Paris Olympics organisers deny athletes' beds are 'anti-sex'

The clarification came after fresh reports that the beds, manufactured by Japanese company Airweave and already used during the Tokyo 2020 Games, were to deter athletes from jumping under the covers together in the City of Love.

“We know the media has had a lot of fun with this story since Tokyo 2020, but for Paris 2024 the choice of these beds for the Olympic and Paralympic Village is primarily linked to a wider ambition to ensure minimal environmental impact and a second life for all equipment,” a spokesman for the Paris Games told AFP.

The bed bases are made from recycled cardboard, but during a demonstration in July last year Airweave founder Motokuni Takaoka jumped on one of them and stressed that they “can support several people on top”.

The Paris Games spokesman underlined that “the quality of the furniture has been rigorously tested to ensure it is robust, comfortable and appropriate for all the athletes who will use it, and who span a very broad range of body types – from gymnasts to judokas”.

The fully modular Airweave beds can be customised to accommodate long and large body sizes, with the mattresses — made out of resin fibre — available with different firmness levels.

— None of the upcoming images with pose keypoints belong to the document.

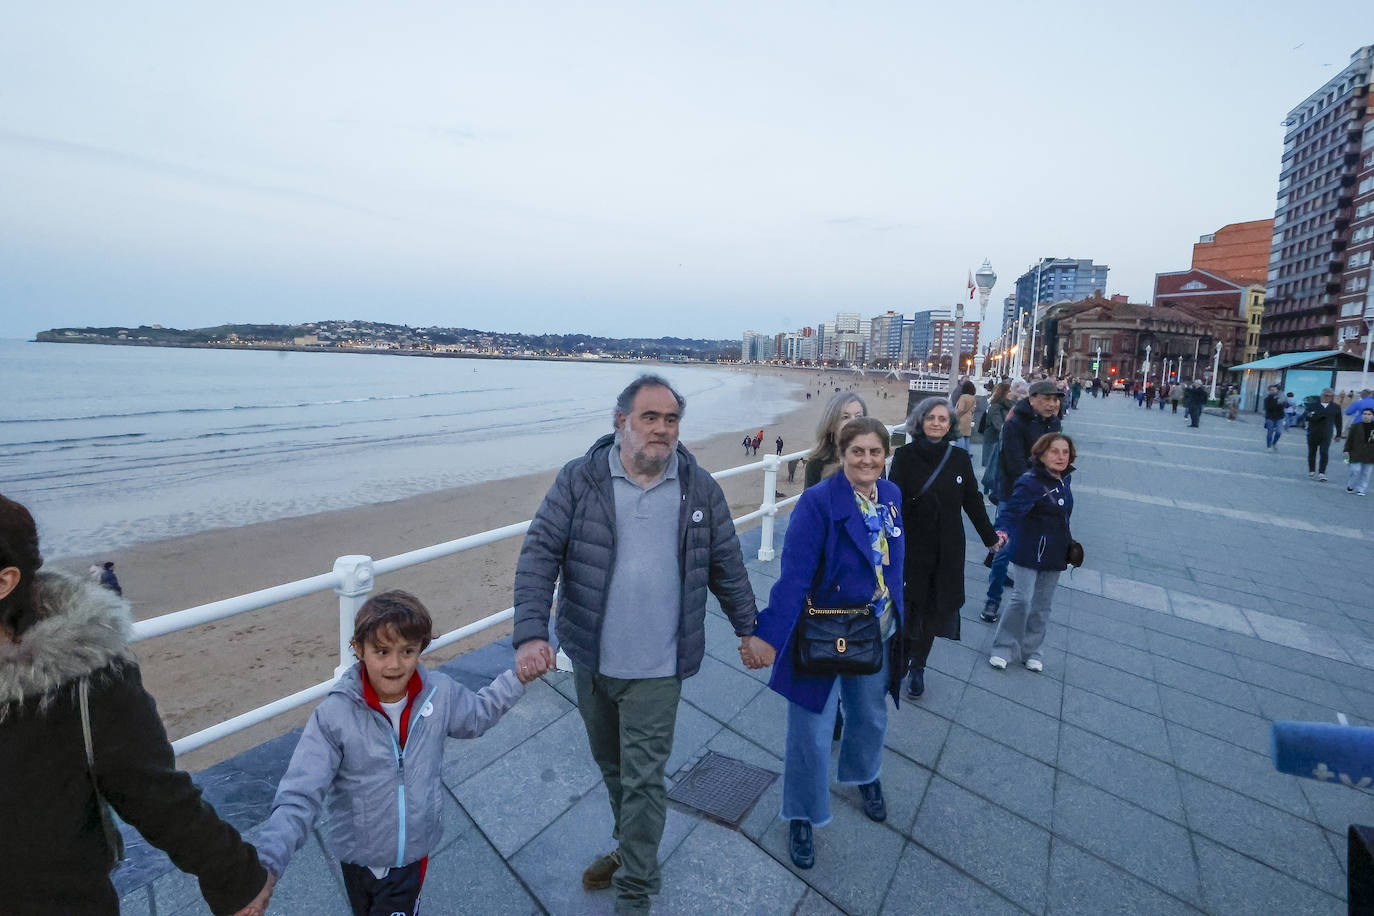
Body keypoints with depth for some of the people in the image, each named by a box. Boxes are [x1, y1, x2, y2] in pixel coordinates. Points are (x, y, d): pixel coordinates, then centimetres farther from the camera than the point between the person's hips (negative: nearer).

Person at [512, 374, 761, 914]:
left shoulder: (699, 488, -6)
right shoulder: (579, 480, -10)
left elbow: (727, 566, 4)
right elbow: (539, 555, -13)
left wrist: (748, 629, 11)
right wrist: (530, 633, -24)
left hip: (657, 668, -1)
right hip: (591, 660, 2)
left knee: (642, 779, 6)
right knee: (611, 765, 23)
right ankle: (630, 849, 50)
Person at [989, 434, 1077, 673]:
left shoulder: (1064, 480, 4)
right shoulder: (1031, 482, -21)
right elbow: (1013, 508, -35)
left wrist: (1069, 544, 22)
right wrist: (1003, 530, -53)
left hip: (1055, 553, 7)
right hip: (1029, 552, -7)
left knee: (1042, 604, 13)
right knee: (1022, 599, -8)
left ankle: (1030, 649, 28)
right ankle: (1004, 647, 9)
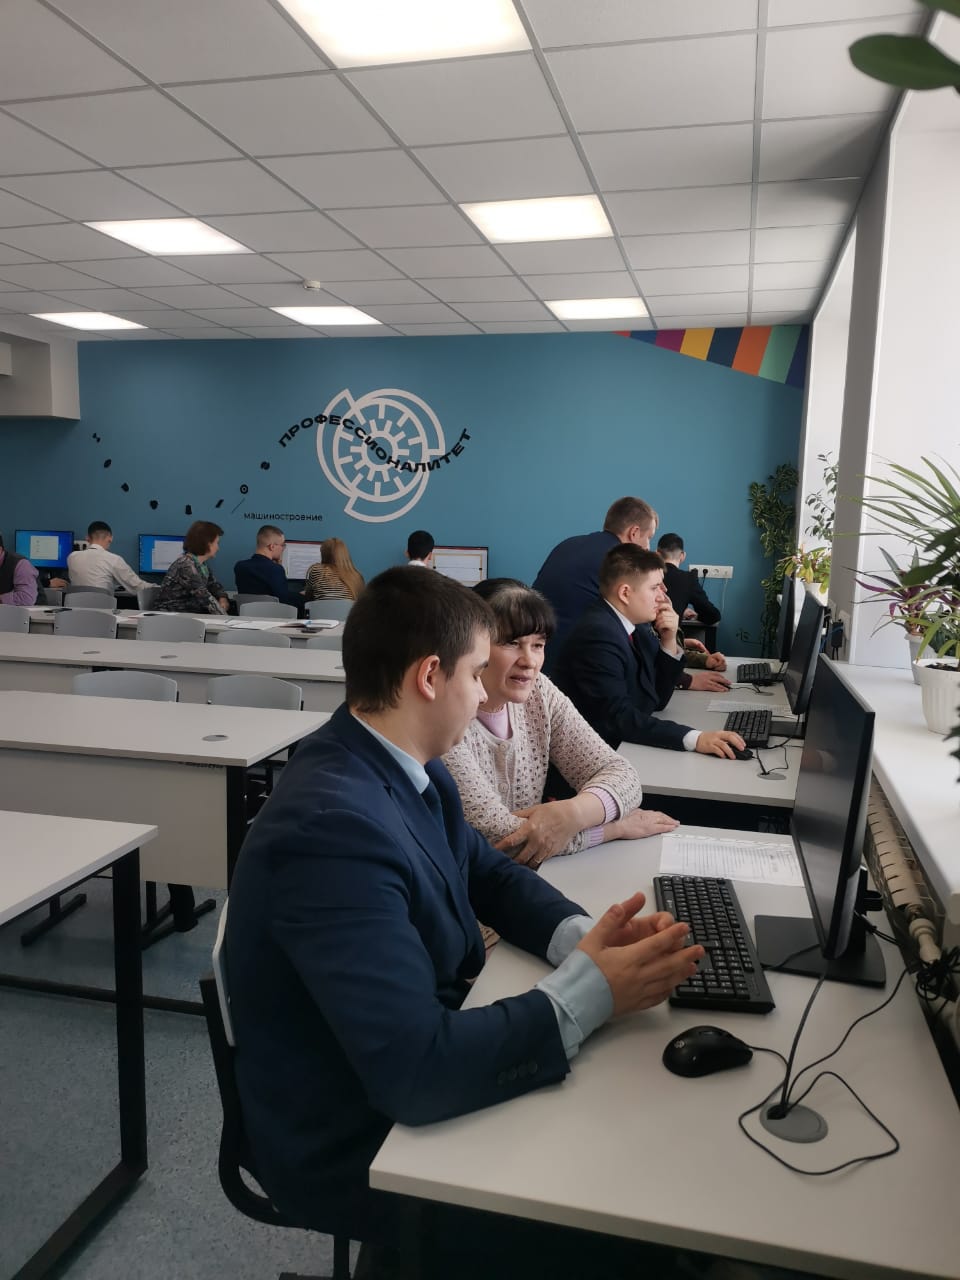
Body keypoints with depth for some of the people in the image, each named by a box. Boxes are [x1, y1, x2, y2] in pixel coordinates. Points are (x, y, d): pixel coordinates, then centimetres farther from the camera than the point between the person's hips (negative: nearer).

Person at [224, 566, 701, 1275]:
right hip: (361, 1146, -7)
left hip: (418, 1063, 8)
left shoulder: (403, 766, -4)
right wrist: (591, 991, -25)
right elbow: (417, 1071, -36)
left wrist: (581, 935, -10)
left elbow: (490, 872, 9)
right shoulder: (332, 823, -33)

After the Games, the bed frames will be recycled while the mattresses and pillows will be donated to schools or associations.

Athletes will sleep in single beds, two or three to a room, in the village, a newly built complex close to the main athletics stadium in a northern suburb of the capital.

A report this week in the New York Post tabloid entitled “‘Anti-sex’ beds have arrived at Paris Olympics” was reported by other media and widely circulated on social media.

Similar claims went viral before the Tokyo Olympics, sometimes fanned by athletes themselves.

To debunk them, Irish gymnast Rhys McClenaghan filmed a video of himself jumping repeatedly on a bed to demonstrate their solidity.

At those Games, during the coronavirus pandemic, organisers, however, urged athletes to “avoid unnecessary forms of physical contact”.

In March, Laurent Dalard, in charge of first aid and health services at Paris 2024, said around 200,000 condoms for men and 20,000 for women will be made available at the athletes’ village during the Games.